## [PASSAGE PROVIDED]
Start

When the alarm rang this morning at 5:00, I struggled to imagine an attraction, that – after only a few hours of restless slumber – was worth even eating breakfast this early. I mean, we just had dinner right?
We shushed each other and a tuckered-out Buddy throughout morning chores, and attempted to exit the RV as quietly as possible so not to prematurely jolt the tired local roosters. We didn’t want set into motion a morning that even the Amish locals would cuss about for decades. “Do you remember that time when the freakin’ rooster woke us up two hours early?”
With no time for our silly “take the back roads” rule, we steered the newly oil-panned Volvo onto the nearest 4-lane highway – first Rt. 31 and then Rt. 20 – to head toward the Shipshewana Amish Auction and Flea Market along the Heritage Trail in the heart of Indiana’s famed Amish country. This was the first official suggestion we had taken from the New York Time’s Bestseller “1,000 Places to See Before You Die – a Traveler’s Life List.”
Once we were forced off the highway and back into two-lane travel, it became clear that our destination was quite the local draw. The shoulder of each lane was framed by inch-deep channels extending as far as the eye could see. Not until we thoughtfully swung to the left to pass a horse-drawn buggy did we realize that these grooves are well-worn hoof paths coming to and from the Shipshewana Flea Market. Later, as we drove the remainder of the heritage trail, nowhere were these shoulder divots so deep and worn.
An hour after we began our early morning trek, we pulled into the parking lot and other than the vendors, we were part of a select crowd to arrive so early. This allowed us to grab a $1 cup of hot ambition and tour those random outdoor flea market traders who had already set up. We browsed a booth dedicated to bulk socks, a children’s t-shirts booth featuring glittery prose like “I wouldn’t be so spoiled if someone would spank grandma” and a whole bunch of magnetic jewelry booths – the snake oil for the 21st century.
But, then we visited the booths of George E. and Sheila Borum.

End

## [PROMPT A]
Please copy the stretch of the Shipshewana account from "An hour after" through "the 21st century.", swapping "hot ambition" for "black coffee".
## [PROMPT B]
In the Shipshewana account, what did the grooves along the road shoulders turn out to be?

## [STORED RECORDS]

Start

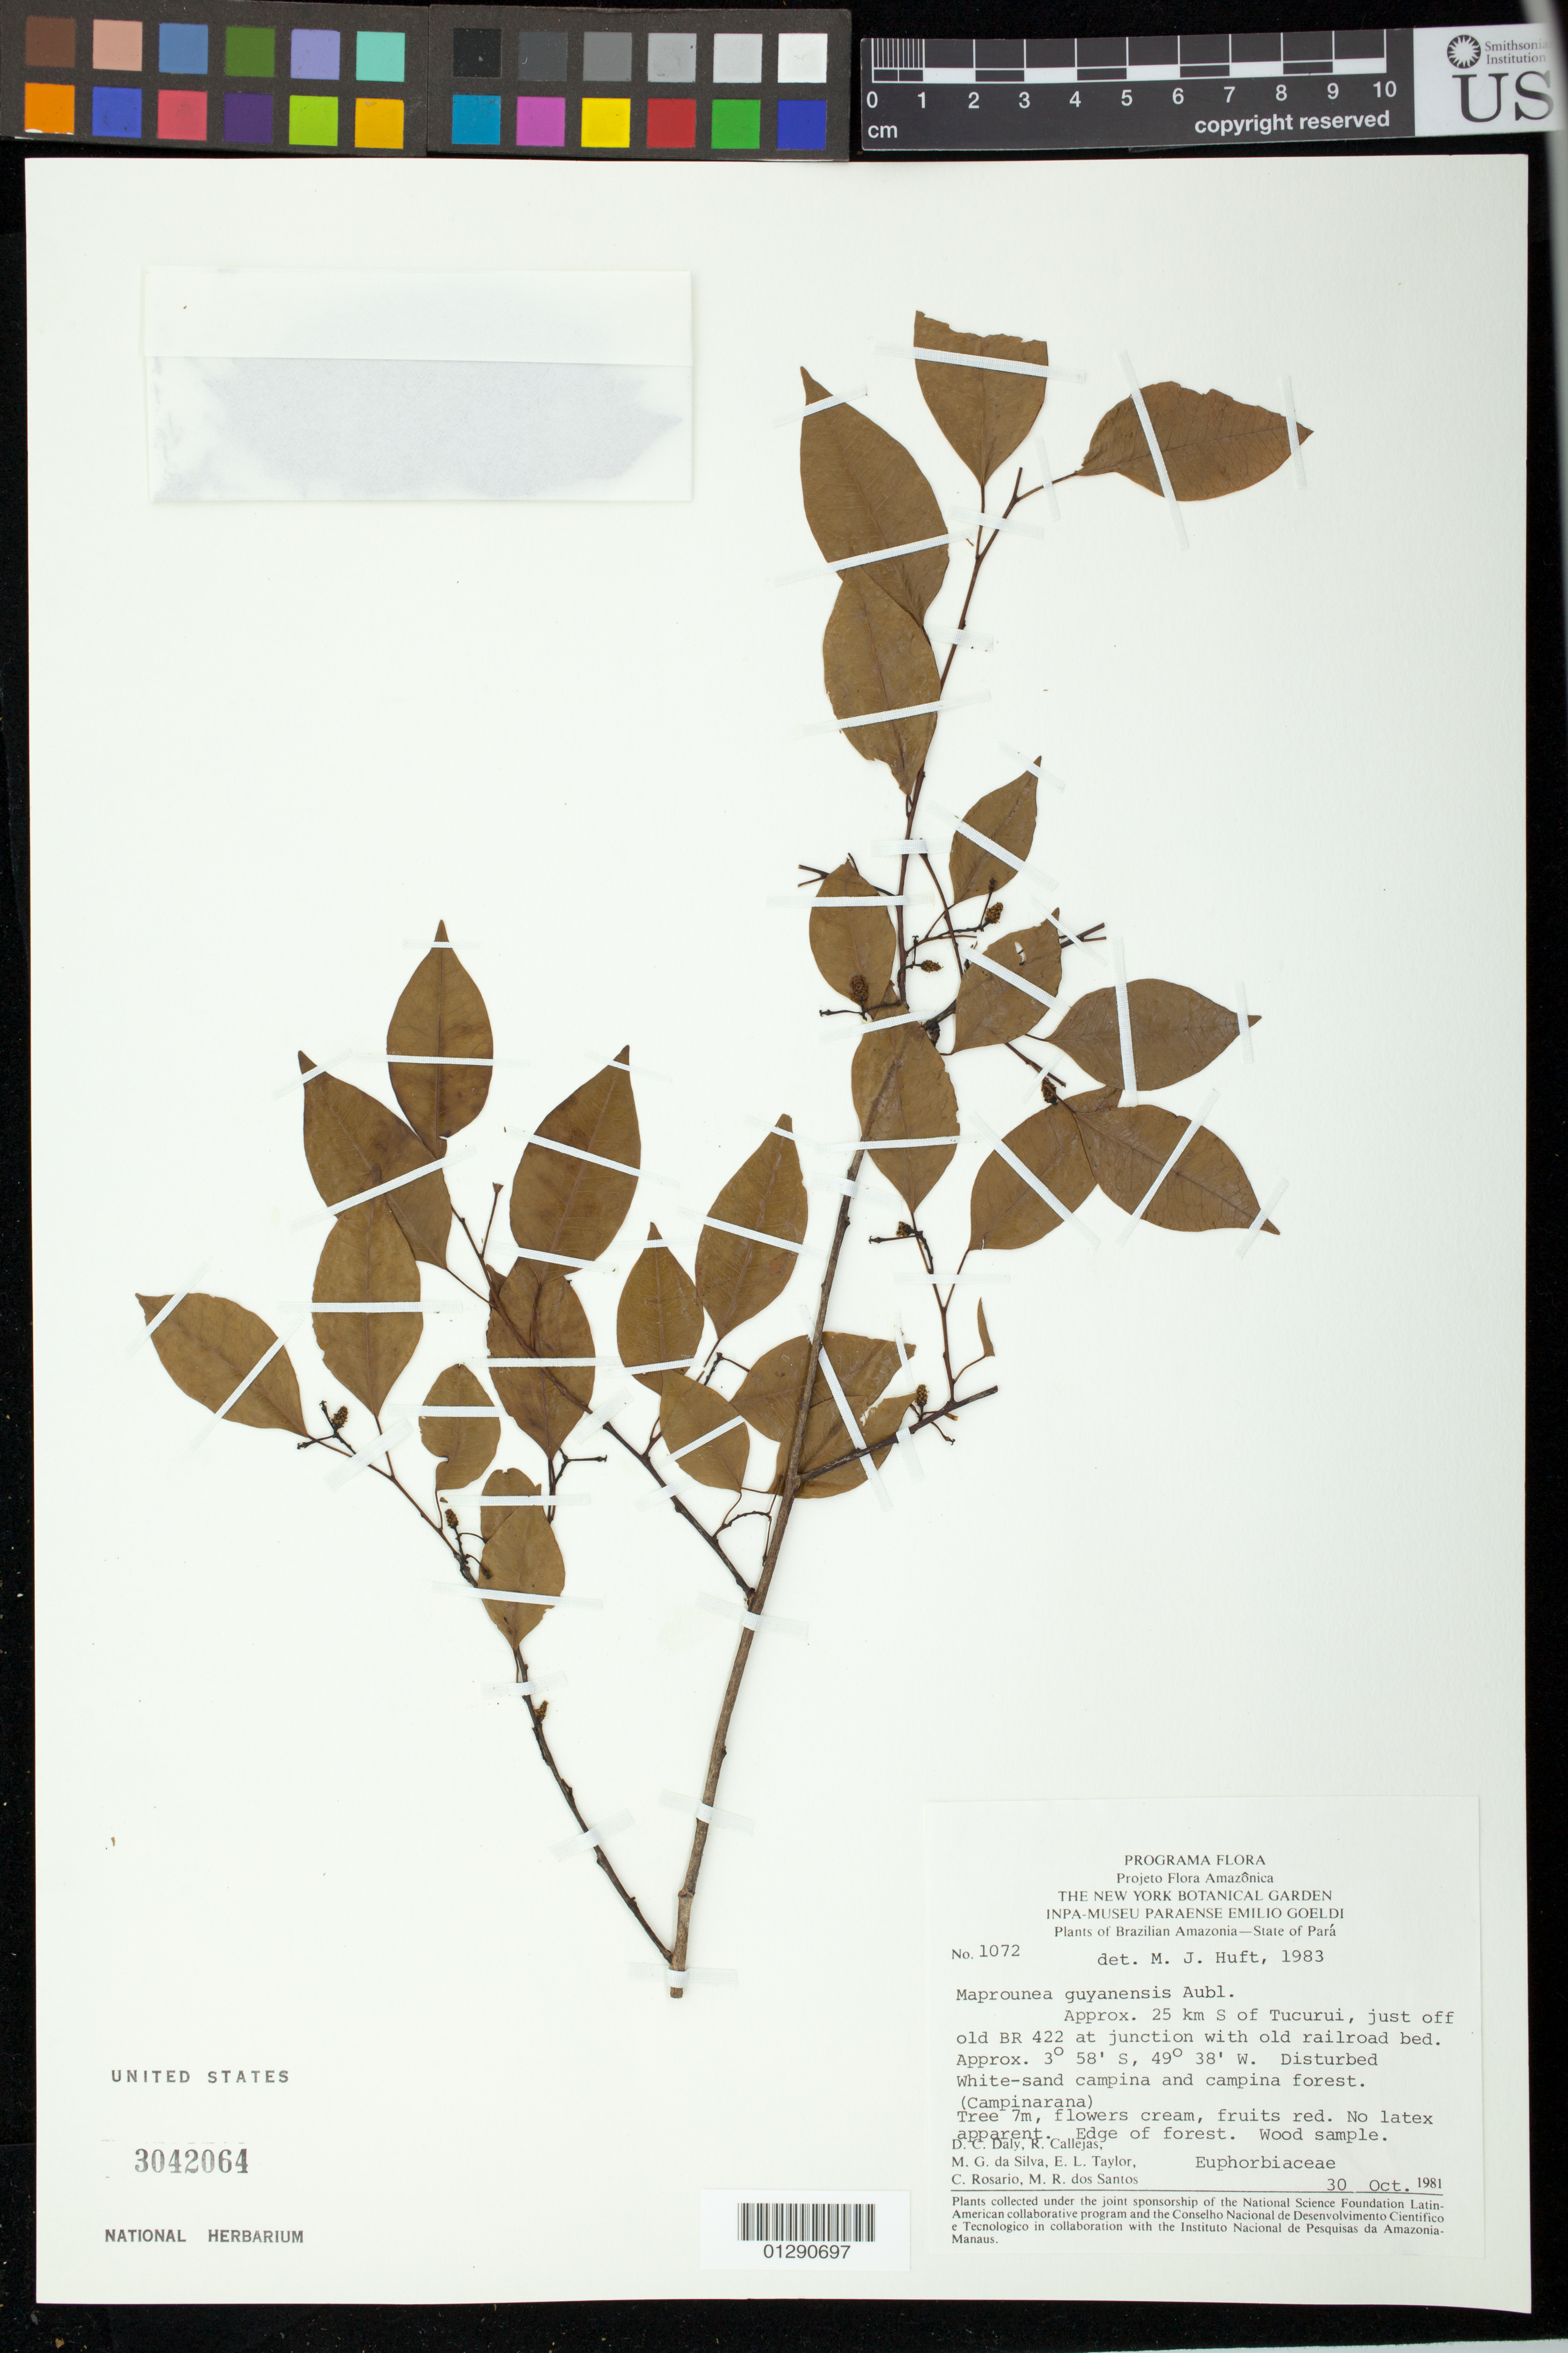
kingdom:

End
Start

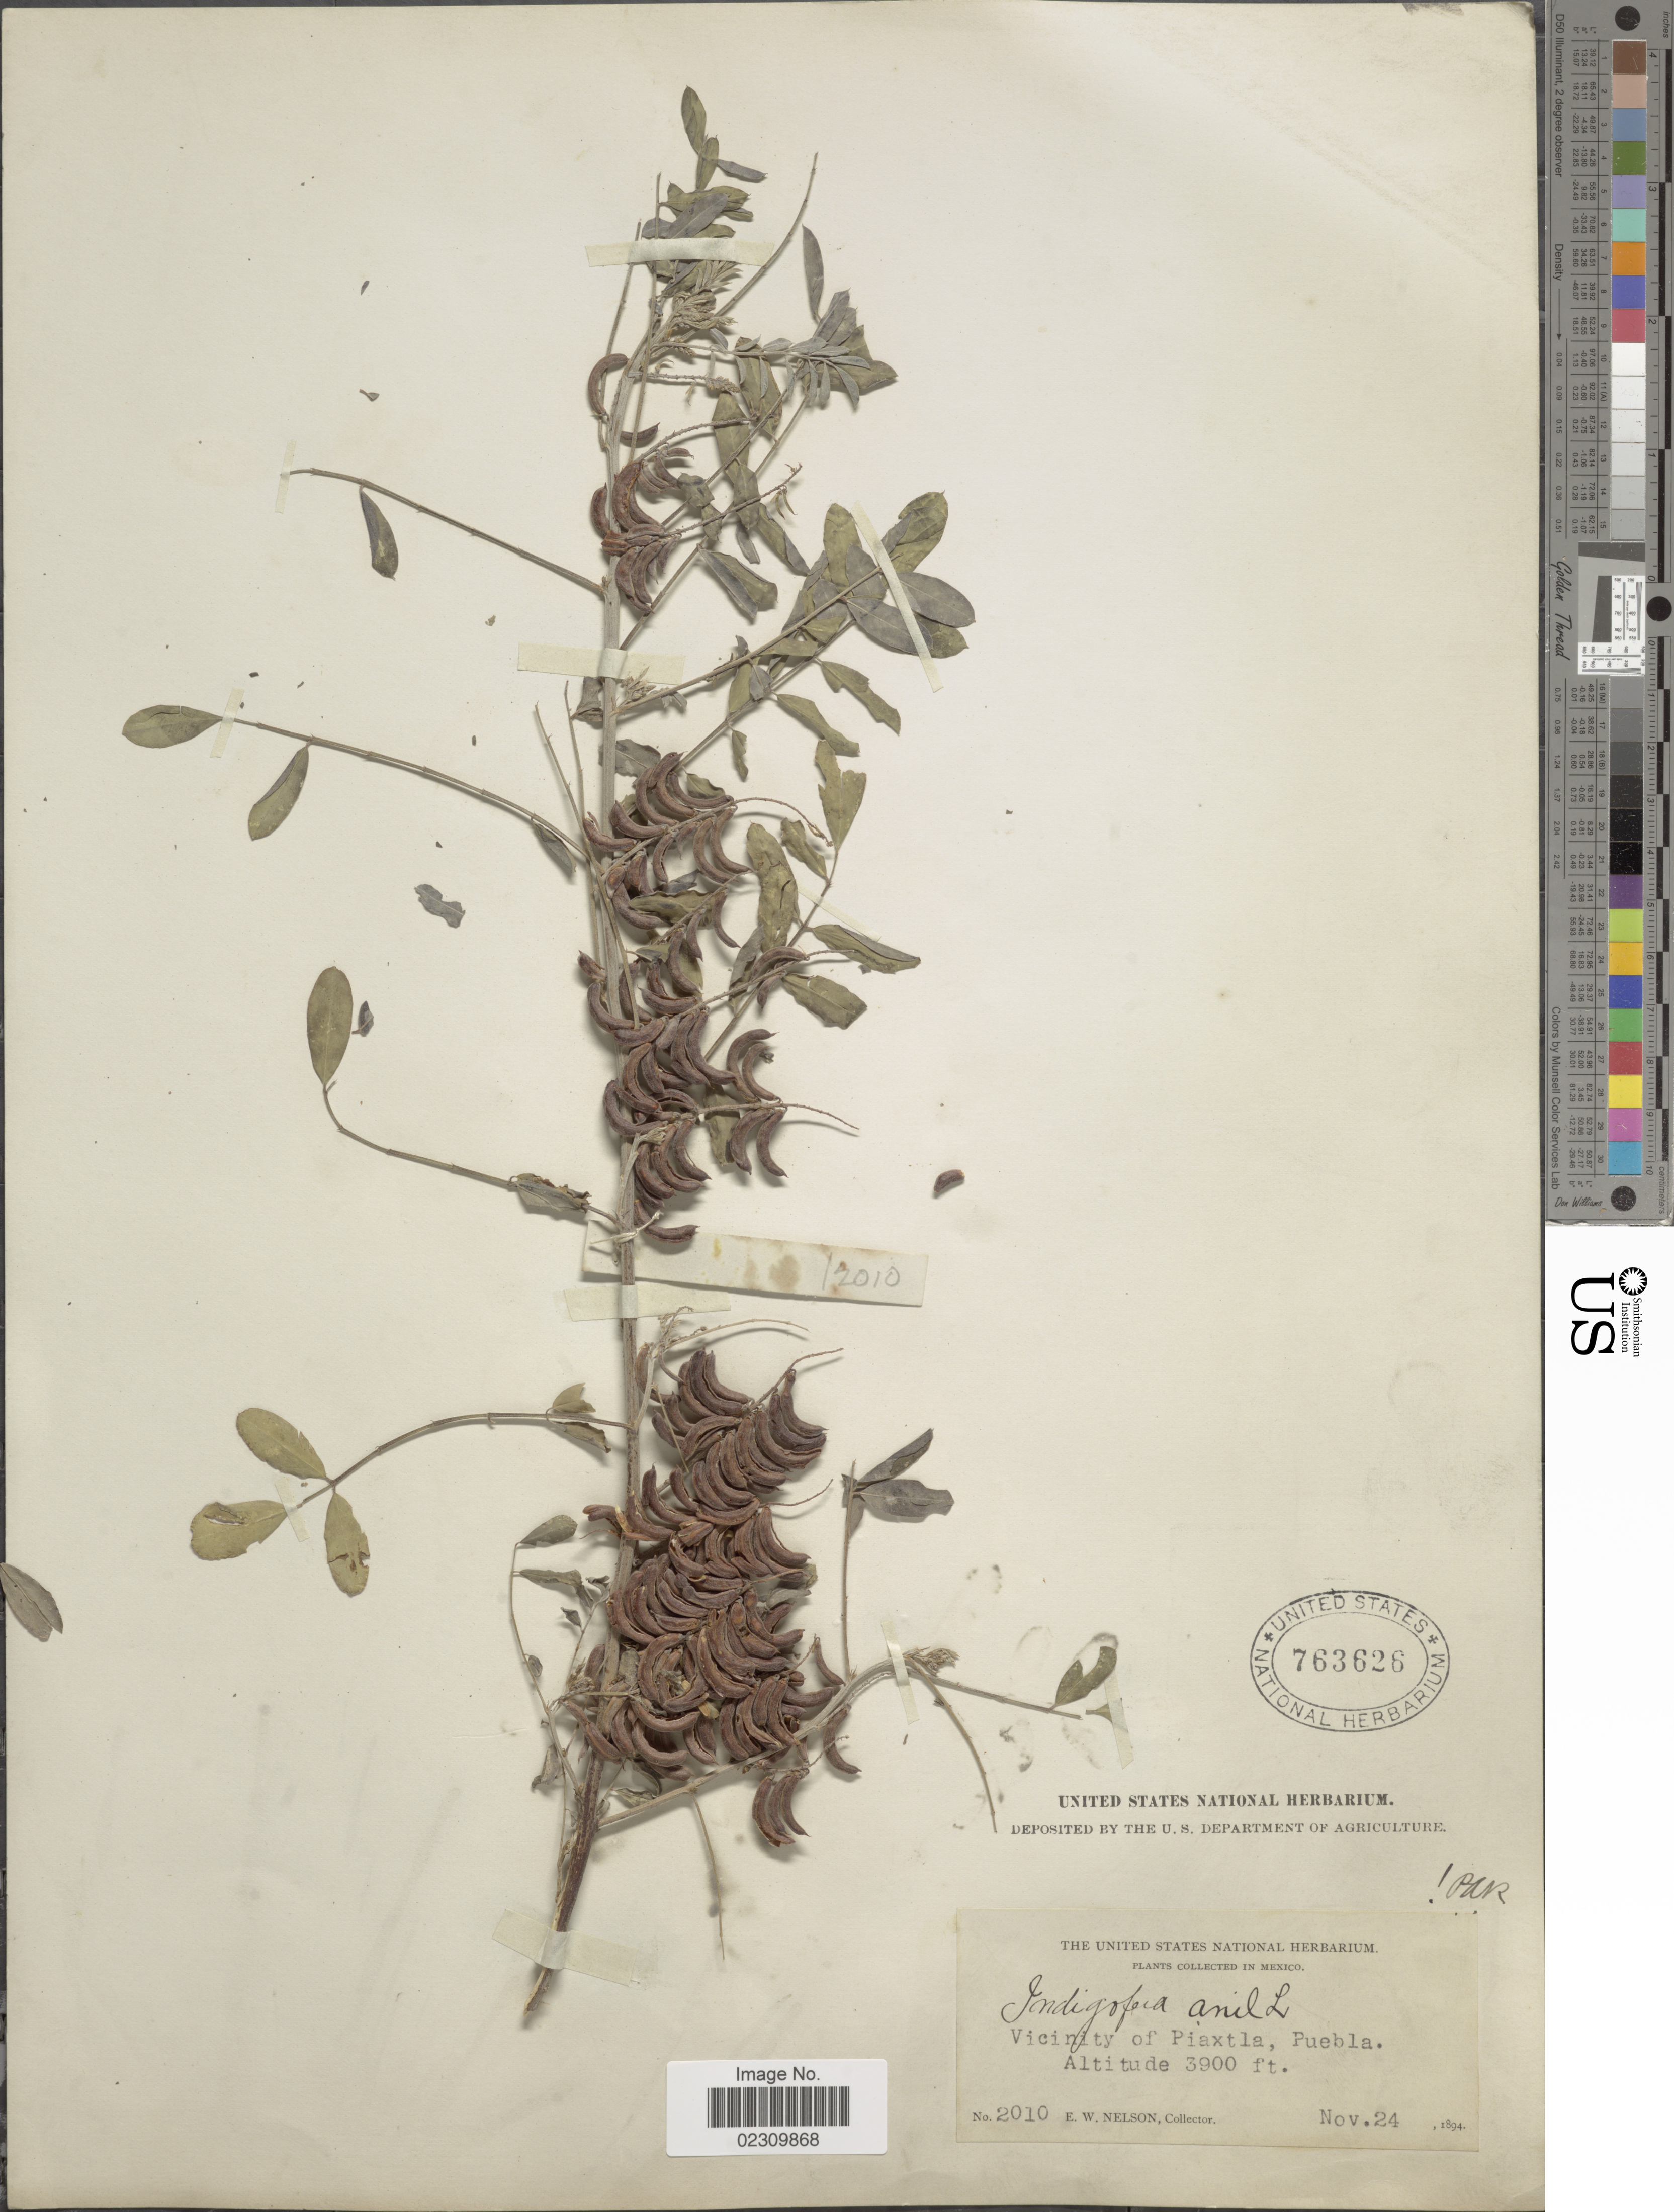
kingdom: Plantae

End

## [COMPLETE OUTPUT A]
An hour after we began our early morning trek, we pulled into the parking lot and other than the vendors, we were part of a select crowd to arrive so early. This allowed us to grab a $1 cup of black coffee and tour those random outdoor flea market traders who had already set up. We browsed a booth dedicated to bulk socks, a children’s t-shirts booth featuring glittery prose like “I wouldn’t be so spoiled if someone would spank grandma” and a whole bunch of magnetic jewelry booths – the snake oil for the 21st century.

## [COMPLETE OUTPUT B]
Well-worn hoof paths coming to and from the Shipshewana Flea Market.